O globo, n. 30421, 20/11/2016. País, p. 9

Filho de Jango conta em livro o gosto amargo do exílio

João Vicente fala do desentendimento do pai com Vinicius de Moraes à ausência sentida de Pelé, em encontro com jogadores

Por: Evandro Éboli

 

No exílio, em Montevidéu, o ex-presidente João Goulart recebeu um grupo de jogadores da seleção brasileira de futebol, em 1967, que estava no país para um jogo contra a seleção uruguaia. Jango sentiu a ausência de Pelé entre os atletas. O volante Piazza contou então a Jango que o craque do time preferiu não ir para evitar arestas com o governo militar brasileiro. O episódio foi testemunhado por João Vicente Goulart, então com 10 anos, que relata agora em livro como era o dia a dia do pai nos 12 anos de exílio, desde que foi deposto da Presidência da República, em 1964, até a sua morte, em dezembro de 1976.
João Vicente se lembra de trechos literais de conversas com o pai — como a premonição de que jamais retornaria vivo ao Brasil —, narra minúcias de encontros com políticos e com personalidades da cultura, como Glauber Rocha e a cantora Maysa — com quem acabou a noite dançando numa discoteca na capital uruguaia. Também toca em assuntos particulares — como a quase separação de Jango e Maria Thereza Goulart e de uma relação extraconjugal do pai — e faz uma defesa do legado do ex-presidente. O livro “Jango e eu, memórias de um exílio sem volta” — Editora Civilização Brasileira — tem 350 páginas e será lançado no início de dezembro, quando a morte de João Goulart completa 40 anos.

João Vicente compra algumas brigas no texto, como a acusação da esquerda de que seu pai deveria ter resistido ao golpe e enfrentado os militares. É um assunto que vai e volta no livro.

— Não houve resistência porque Jango preferiu evitar derramamento de sangue entre seus conterrâneos. Esse é um de seus grandes méritos, pois, se tivesse resistido, haveria uma luta prolongada e muito provavelmente o país seria dividido em Norte e Sul — escreve o filho de Jango.

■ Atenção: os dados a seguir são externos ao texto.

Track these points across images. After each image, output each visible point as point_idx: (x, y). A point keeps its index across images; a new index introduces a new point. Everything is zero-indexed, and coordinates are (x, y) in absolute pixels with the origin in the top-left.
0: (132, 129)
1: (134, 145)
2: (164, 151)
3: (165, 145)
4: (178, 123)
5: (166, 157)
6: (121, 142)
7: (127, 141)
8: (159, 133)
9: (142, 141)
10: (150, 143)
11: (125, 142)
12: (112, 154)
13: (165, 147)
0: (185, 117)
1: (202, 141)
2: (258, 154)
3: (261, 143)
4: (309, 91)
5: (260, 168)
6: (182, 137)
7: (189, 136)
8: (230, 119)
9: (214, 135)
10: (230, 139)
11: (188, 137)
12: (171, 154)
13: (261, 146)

Mas o destaque dessas memórias são as passagens da pouca conhecida rotina de Jango no exílio — a maior parte passada no Uruguai, onde adquiriu mais terras, abriu outros negócios, e, além de carros, tinha avião. Chegou a arrendar um hotel com outro amigo, o Alhambra, na Cidade Velha de Montevidéu, para receber exilados brasileiros. Eram constantes suas viagens à Europa, em especial à França, onde também ia tratar de problema no coração, encontrava-se com brasileiros, exilados como ele, como seu Paulo Freire, que fora ministro da Educação em sua gestão.

— Paulo, você é muito mais perseguido no Brasil do que eu — disse Jango no encontro, com João Vicente a tiracolo.

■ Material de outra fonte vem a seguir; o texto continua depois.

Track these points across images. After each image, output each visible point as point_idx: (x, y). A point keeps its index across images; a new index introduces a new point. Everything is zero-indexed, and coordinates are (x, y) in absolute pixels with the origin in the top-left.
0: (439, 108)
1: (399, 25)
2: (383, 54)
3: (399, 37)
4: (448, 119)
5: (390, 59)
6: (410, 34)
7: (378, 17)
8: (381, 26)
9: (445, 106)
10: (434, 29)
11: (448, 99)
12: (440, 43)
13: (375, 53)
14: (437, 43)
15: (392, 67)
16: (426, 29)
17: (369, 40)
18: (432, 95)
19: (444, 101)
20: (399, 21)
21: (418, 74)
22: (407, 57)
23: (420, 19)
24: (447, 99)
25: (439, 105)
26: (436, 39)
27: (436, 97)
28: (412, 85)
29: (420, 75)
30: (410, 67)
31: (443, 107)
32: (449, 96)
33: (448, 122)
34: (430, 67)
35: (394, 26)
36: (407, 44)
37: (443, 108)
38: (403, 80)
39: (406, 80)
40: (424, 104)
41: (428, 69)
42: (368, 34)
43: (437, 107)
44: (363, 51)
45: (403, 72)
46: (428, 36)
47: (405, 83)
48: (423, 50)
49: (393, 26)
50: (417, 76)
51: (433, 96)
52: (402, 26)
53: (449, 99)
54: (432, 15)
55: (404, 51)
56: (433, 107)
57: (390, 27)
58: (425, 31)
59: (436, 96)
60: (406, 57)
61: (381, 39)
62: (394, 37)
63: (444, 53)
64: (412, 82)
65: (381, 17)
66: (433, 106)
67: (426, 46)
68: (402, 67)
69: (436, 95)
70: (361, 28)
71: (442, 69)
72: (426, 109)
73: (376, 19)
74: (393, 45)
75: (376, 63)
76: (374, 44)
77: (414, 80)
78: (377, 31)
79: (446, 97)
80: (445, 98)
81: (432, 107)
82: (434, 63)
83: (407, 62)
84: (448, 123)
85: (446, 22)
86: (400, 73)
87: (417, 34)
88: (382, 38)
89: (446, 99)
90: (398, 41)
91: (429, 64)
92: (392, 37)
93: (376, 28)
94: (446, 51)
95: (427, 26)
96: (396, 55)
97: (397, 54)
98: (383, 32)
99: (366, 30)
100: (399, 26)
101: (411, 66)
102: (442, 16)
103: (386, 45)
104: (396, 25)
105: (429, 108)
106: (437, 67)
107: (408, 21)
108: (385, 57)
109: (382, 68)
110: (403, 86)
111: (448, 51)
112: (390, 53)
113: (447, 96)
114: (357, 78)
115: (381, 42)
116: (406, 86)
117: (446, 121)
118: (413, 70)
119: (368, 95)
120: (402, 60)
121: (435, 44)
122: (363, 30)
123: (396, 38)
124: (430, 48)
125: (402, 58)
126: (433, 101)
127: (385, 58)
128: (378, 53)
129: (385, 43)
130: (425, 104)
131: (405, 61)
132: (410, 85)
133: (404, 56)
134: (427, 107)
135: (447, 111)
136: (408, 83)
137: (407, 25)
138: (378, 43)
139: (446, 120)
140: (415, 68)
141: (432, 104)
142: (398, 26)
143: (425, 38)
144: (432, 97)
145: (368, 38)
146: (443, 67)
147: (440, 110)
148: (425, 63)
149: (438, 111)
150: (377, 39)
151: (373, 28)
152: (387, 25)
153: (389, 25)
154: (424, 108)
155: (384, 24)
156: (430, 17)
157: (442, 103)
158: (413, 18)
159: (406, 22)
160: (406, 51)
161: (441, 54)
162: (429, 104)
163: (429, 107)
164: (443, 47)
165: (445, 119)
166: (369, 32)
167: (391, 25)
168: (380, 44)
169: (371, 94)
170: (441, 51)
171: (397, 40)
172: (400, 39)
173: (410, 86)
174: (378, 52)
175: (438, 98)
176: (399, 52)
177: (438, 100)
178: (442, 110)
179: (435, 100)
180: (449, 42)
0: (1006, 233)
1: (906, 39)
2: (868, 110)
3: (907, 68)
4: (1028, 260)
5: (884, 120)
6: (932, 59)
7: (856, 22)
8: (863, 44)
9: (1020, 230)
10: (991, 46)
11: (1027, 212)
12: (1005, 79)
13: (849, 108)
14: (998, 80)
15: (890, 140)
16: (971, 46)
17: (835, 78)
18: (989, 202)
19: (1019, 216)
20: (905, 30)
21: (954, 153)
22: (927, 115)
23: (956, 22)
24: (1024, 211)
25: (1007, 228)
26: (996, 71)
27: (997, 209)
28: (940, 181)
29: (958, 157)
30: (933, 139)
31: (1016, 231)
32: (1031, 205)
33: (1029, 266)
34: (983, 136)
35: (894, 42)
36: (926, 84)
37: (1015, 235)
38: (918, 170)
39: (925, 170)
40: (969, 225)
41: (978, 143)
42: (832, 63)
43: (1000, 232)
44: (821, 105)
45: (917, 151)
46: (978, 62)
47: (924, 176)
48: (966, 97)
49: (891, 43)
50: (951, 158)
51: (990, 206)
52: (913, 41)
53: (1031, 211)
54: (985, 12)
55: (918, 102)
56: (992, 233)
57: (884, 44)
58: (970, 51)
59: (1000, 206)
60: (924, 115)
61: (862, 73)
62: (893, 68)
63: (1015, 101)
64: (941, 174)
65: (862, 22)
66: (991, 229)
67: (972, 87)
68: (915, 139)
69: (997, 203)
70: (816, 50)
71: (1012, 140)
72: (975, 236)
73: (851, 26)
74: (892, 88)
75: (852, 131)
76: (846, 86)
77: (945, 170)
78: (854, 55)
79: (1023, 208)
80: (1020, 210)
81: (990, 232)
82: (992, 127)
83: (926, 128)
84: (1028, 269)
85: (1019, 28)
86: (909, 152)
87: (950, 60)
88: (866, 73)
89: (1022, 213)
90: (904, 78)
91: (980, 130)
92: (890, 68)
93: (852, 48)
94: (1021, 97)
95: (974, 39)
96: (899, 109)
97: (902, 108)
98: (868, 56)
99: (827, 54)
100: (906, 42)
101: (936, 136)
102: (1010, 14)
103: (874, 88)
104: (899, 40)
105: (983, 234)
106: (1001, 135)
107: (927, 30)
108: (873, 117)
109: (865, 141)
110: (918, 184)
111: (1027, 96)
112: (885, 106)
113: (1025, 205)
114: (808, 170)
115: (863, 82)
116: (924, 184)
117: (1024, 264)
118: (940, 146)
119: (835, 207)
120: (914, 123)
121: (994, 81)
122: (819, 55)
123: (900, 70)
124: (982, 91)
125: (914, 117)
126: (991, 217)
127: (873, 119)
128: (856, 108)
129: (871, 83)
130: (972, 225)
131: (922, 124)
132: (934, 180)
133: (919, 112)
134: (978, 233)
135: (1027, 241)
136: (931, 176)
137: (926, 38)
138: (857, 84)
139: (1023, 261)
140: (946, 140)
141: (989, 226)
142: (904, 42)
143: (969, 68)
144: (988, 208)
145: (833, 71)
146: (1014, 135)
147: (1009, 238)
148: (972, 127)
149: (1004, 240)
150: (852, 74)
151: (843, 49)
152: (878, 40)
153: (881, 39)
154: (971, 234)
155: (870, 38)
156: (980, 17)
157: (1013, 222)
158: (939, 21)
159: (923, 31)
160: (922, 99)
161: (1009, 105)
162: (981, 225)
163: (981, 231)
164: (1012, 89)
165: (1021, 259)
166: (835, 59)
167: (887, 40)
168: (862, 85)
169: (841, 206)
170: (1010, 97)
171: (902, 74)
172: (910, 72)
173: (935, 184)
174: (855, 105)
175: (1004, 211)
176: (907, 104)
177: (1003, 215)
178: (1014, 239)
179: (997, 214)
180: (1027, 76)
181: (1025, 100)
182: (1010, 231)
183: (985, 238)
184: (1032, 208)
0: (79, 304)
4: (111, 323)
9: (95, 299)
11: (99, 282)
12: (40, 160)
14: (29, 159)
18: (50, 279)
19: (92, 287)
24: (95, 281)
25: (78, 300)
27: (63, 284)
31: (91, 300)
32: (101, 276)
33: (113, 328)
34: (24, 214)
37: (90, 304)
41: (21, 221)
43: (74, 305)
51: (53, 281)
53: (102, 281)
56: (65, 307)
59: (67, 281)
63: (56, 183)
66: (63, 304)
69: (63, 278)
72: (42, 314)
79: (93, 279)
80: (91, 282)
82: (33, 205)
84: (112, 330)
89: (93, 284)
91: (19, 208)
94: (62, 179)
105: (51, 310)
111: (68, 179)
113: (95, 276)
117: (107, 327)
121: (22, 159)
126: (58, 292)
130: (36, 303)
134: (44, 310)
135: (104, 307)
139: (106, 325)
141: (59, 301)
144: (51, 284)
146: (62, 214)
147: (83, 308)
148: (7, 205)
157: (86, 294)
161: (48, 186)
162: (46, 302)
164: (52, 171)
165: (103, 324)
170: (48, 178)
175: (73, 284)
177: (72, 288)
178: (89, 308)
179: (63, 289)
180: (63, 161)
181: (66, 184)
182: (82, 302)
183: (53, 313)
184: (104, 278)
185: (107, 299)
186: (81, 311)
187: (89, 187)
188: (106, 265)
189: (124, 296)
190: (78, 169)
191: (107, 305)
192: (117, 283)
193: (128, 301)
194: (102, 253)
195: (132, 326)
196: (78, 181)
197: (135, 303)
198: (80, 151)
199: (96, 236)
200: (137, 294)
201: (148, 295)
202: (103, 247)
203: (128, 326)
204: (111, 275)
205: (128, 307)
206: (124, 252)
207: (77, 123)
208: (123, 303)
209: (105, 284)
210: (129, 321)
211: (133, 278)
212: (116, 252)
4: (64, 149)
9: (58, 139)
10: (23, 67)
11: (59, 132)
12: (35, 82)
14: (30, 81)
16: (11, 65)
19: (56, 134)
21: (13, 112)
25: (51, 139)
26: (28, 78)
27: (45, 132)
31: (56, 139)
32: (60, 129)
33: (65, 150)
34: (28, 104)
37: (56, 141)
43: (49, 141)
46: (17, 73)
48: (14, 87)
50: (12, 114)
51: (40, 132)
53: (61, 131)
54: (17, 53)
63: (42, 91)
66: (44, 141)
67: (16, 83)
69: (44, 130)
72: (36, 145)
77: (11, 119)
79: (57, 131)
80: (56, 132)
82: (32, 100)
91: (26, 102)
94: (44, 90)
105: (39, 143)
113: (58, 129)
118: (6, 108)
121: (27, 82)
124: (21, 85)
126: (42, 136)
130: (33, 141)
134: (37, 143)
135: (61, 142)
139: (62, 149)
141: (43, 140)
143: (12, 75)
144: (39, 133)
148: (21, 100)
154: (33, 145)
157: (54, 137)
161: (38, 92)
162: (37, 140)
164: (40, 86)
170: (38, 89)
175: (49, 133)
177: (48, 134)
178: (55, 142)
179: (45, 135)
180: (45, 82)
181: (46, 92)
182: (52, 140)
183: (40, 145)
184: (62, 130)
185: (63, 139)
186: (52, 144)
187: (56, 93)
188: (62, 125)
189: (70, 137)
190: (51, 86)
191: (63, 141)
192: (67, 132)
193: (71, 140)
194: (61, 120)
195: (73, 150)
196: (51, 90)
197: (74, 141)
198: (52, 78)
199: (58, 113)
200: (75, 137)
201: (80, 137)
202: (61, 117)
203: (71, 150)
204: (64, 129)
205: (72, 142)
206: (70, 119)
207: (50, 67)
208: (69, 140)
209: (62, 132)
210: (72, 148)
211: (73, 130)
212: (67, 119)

Com outro ministro seu, Celso Furtado, do Planejamento, Jango saiu uma noite para jantar. A conta foi alta, salgada. O preço do vinho que tomaram era exorbitante.

— Com esse planejamento tínhamos que cair mesmo, não é Celso? — brincou Jango, que pagou a conta com cheque de viagem.

João Vicente revela alguns diálogos pessoais com Jango:

—Mas pai, tu tens algum filho antes do casamento? Tu eras tão namorador que isso é possível?"

— Olha, meu filho, acho que tenho uma filha moça que não conheço — respondeu Jango.

João Vicente conta que, com 16 anos, foi preso na escola com outros colegas. Os estudantes foram levados para uma unidade militar em Montevidéu. Rasparam seu cabelo, o submeteram a tortura, o chamavam de Janguinho e o interrogaram com capuz. Foram três dias de prisão. Ao pegar o filho, Jango desabafou:

— Fizeram essa violência para me atingir. Não vão mais te humilhar. Não vai voltar à escola com a cabeça raspada. Querem que todos os vejam assim para mostrar o que podem fazer.

Jango gostava de uísque, frequentava cassino e shows de brasileiros. Num desses, levou duas garrafas de uísque Old Parr para se encontrar com Vinicius de Moraes, que fazia uma apresentação ao lado de Toquinho num desses cassinos. Mas a conversa não foi boa. Ele perguntou a Vinicius, lá pelas tantas, qual a razão de não compor letras de protesto. Vinicius não gostou da pergunta. — Sou um poeta do amor, Jango. A amizade azedou. E ainda sobrou meia garrafa de uísque.